Goldman Sachs estimates that if the president imposes duties on the remaining $ 300 billion of untargeted assets, US corporate earnings forecasts could be cut by up to 6 percent.

"Our economists are waiting for an agreement to be finally reached, which will result in a" gradual waiver "for existing tariffs, but we believe that the likelihood of a final series of tariffs on Remaining 300 billion dollars worth of imports has reached 30%, "David Kostin, chief US equity strategist at Goldman, said in a note to his clients this weekend. "Fees pose a higher risk for corporate profit margins than for sales."

This impact occurs in the worst case scenario, when the United States has exacerbated tensions in the trade war by raising the level of tariffs from 10% to 25%, for a total of $ 200 billion.

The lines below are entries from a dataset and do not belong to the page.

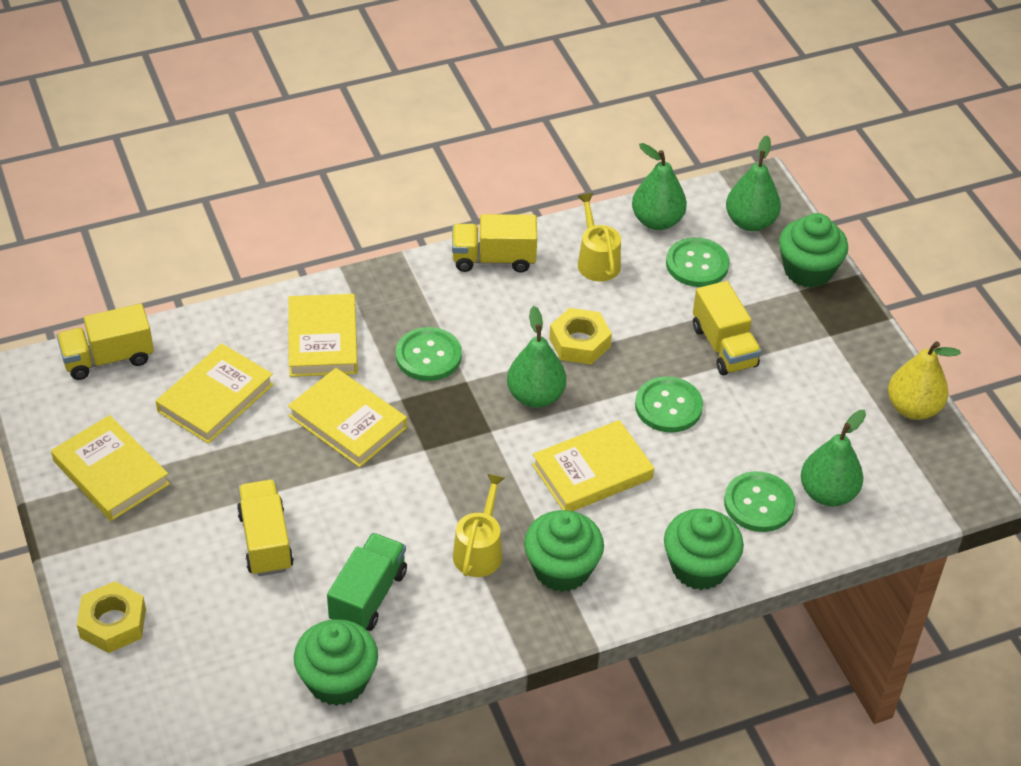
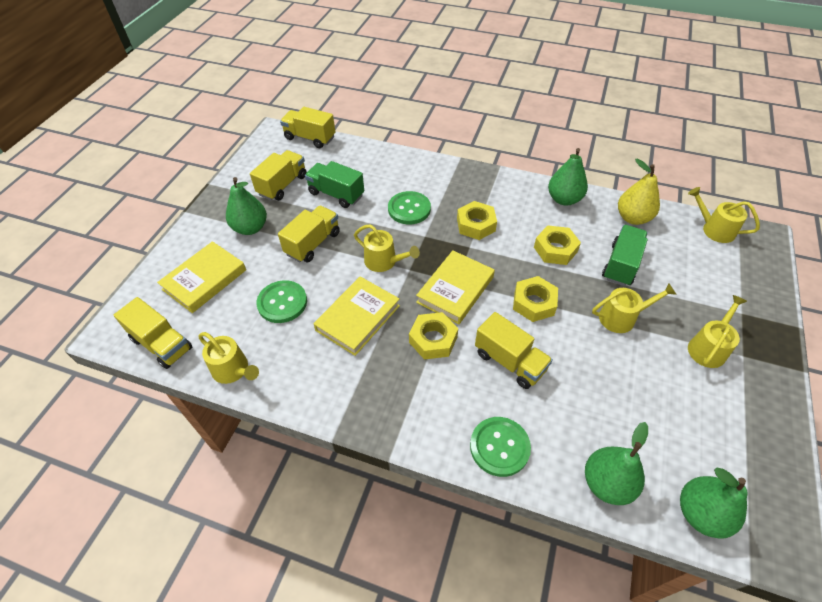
green button: 4 -> 3
green cupcake: 4 -> 0
green truck: 1 -> 2
yellow book: 5 -> 3
yellow nut: 2 -> 4
yellow truck: 4 -> 5
yellow watering can: 2 -> 5

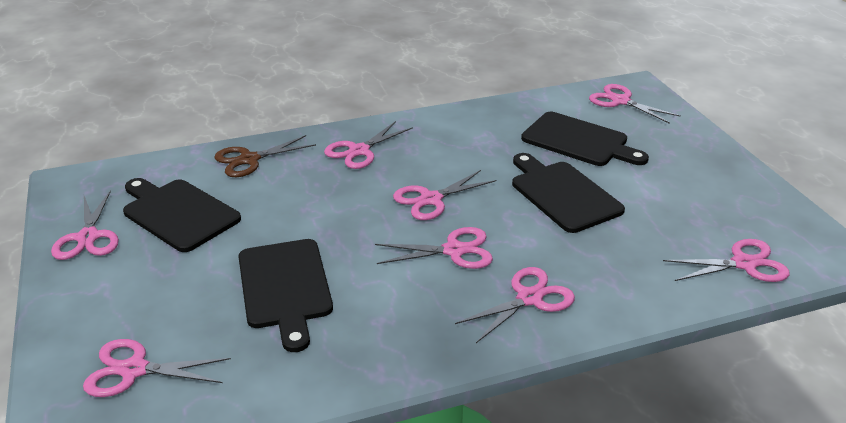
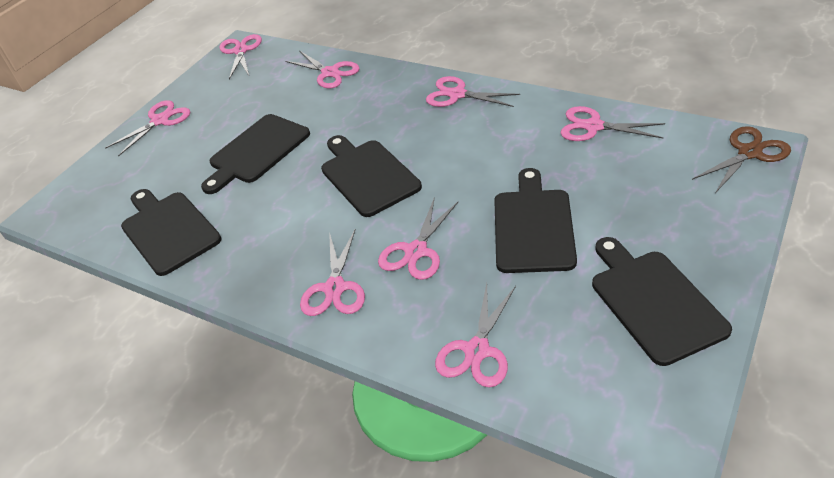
black cutting board: 4 -> 5

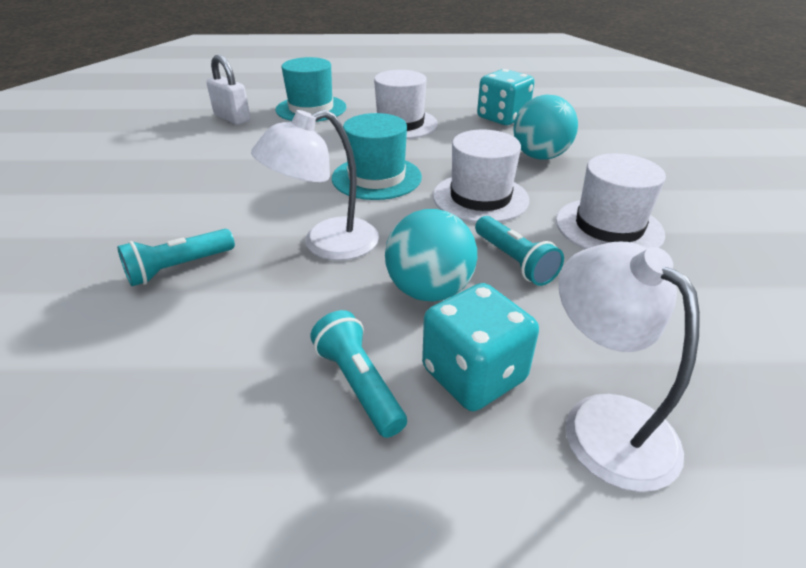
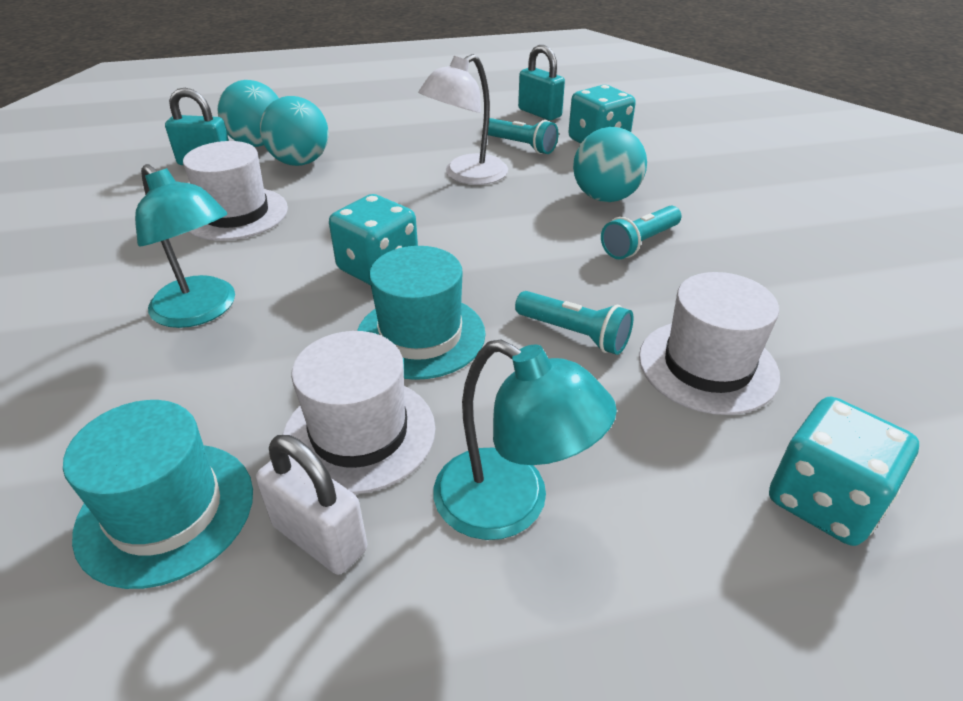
turquoise ball: 2 -> 3
turquoise dice: 2 -> 3
turquoise lamp: 0 -> 2
turquoise padlock: 0 -> 2
white lamp: 2 -> 1

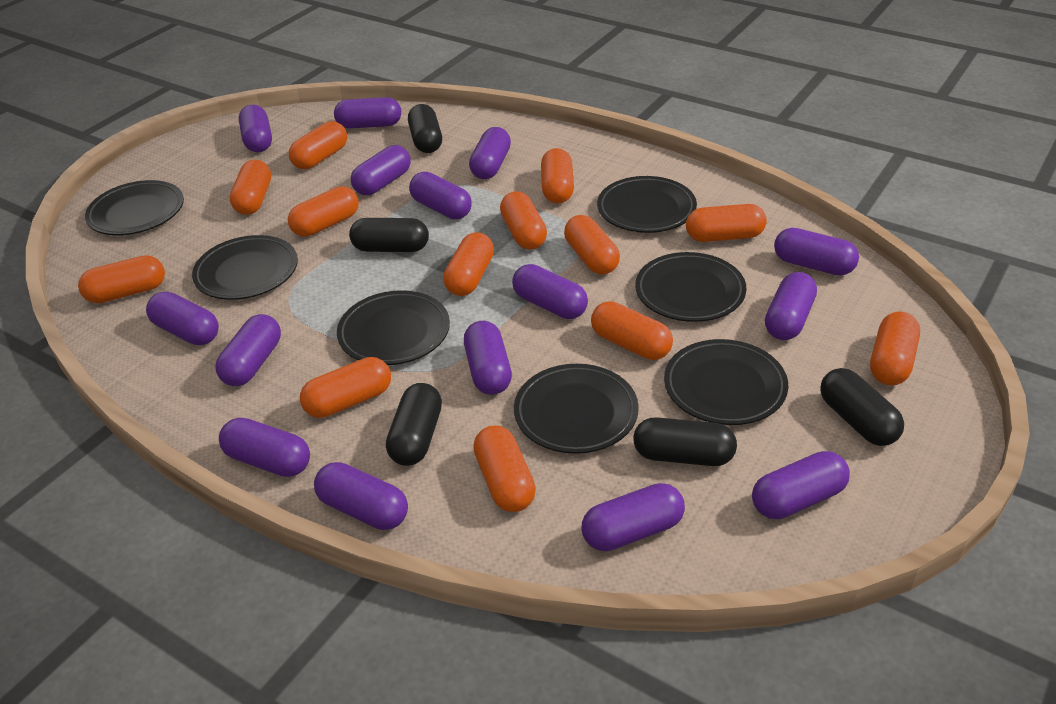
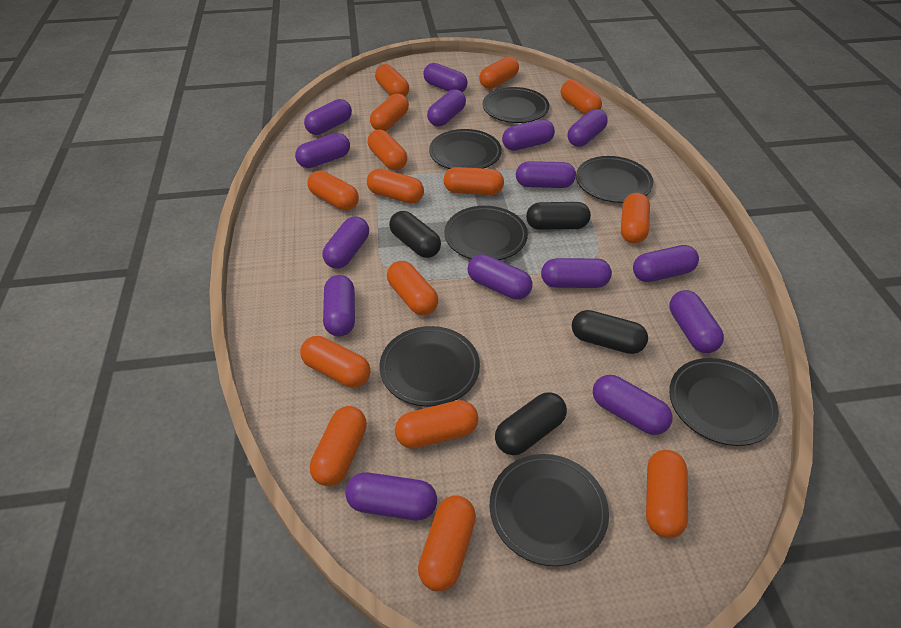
black capsule: 5 -> 4
orange capsule: 13 -> 15

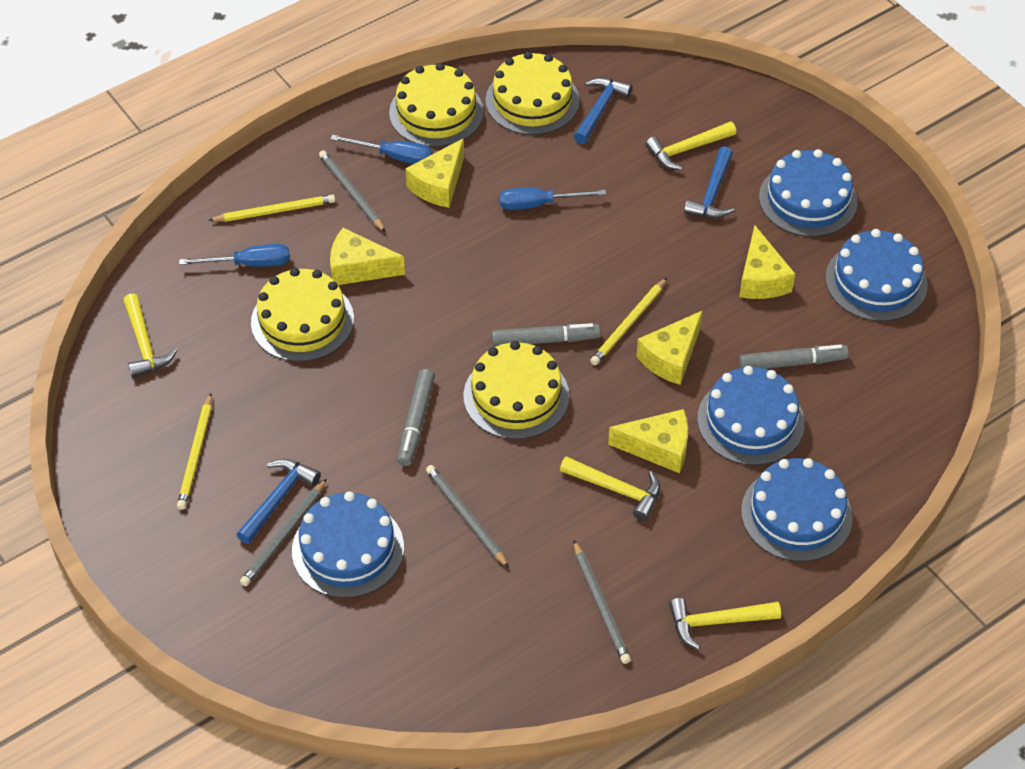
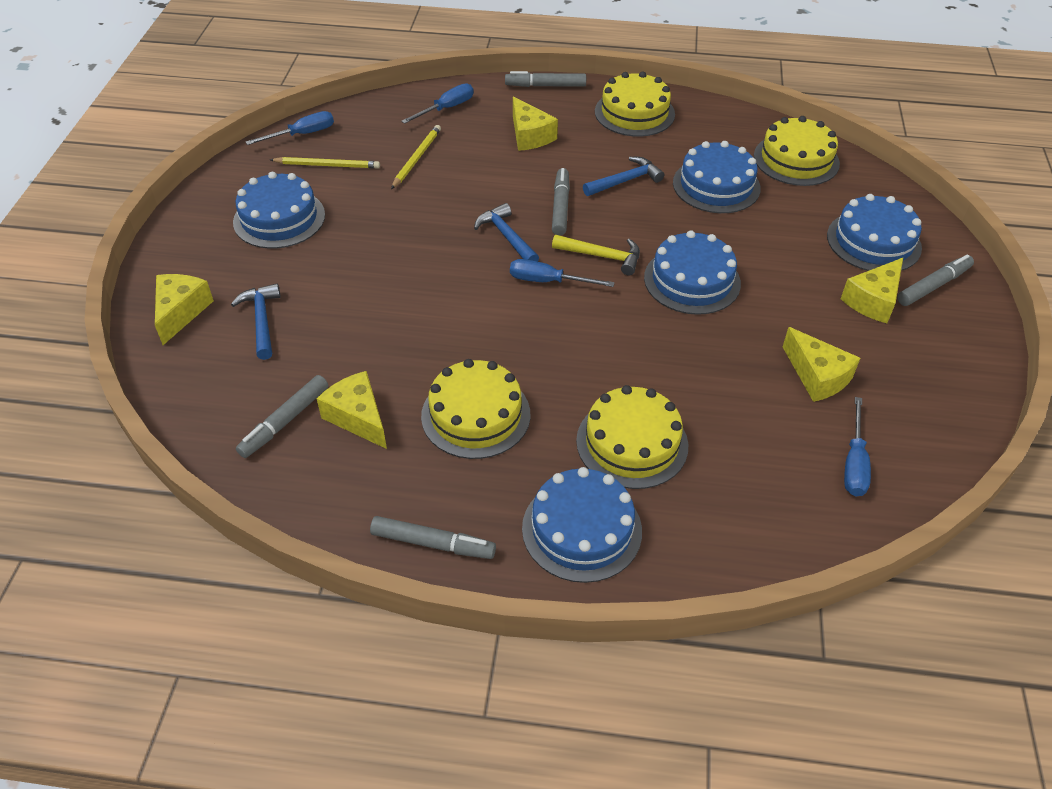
blue screwdriver: 3 -> 4
grey marker: 3 -> 5
grey pencil: 4 -> 0
yellow hammer: 4 -> 1
yellow pencil: 3 -> 2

In fact, Goldman said that the impact would probably be less, as companies adjust their prices to offset the increased costs generated by fares. The company expects companies as a whole to increase consumer prices by 1% to offset tariff costs.

The impacts however vary from one company to another. The semiconductor industry, which relies on China for its supplies, is probably the one that suffers the most damage, as shown by stock prices.

Shares of S & P 500 semiconductor companies have fallen more than 13% in the past month, as distress intensified for how long it will take the US and China to reach an agreement . The sector is by far the worst performer in the large-cap index, followed by the auto sector, down 6.5%, fearing that the industry will also be hit by tariffs.

Corporate profits are stabilizing. With 92% of S & P 500 filings, companies posted an overall 0.5% decline in earnings, the first negative reporting period since the second quarter of 2016, according to FactSet.

Goldman noted signs of pressure on margins, although earnings were better than analysts expected. Despite trade tensions, profit estimates have improved, with the company now forecasting a 3% gain in full year earnings per share driven by tax benefits and higher oil prices.

"Despite these favorable winds, widespread generalized 2019 EPS revisions will likely require a rebound in economic growth or price improvement," Kostin wrote.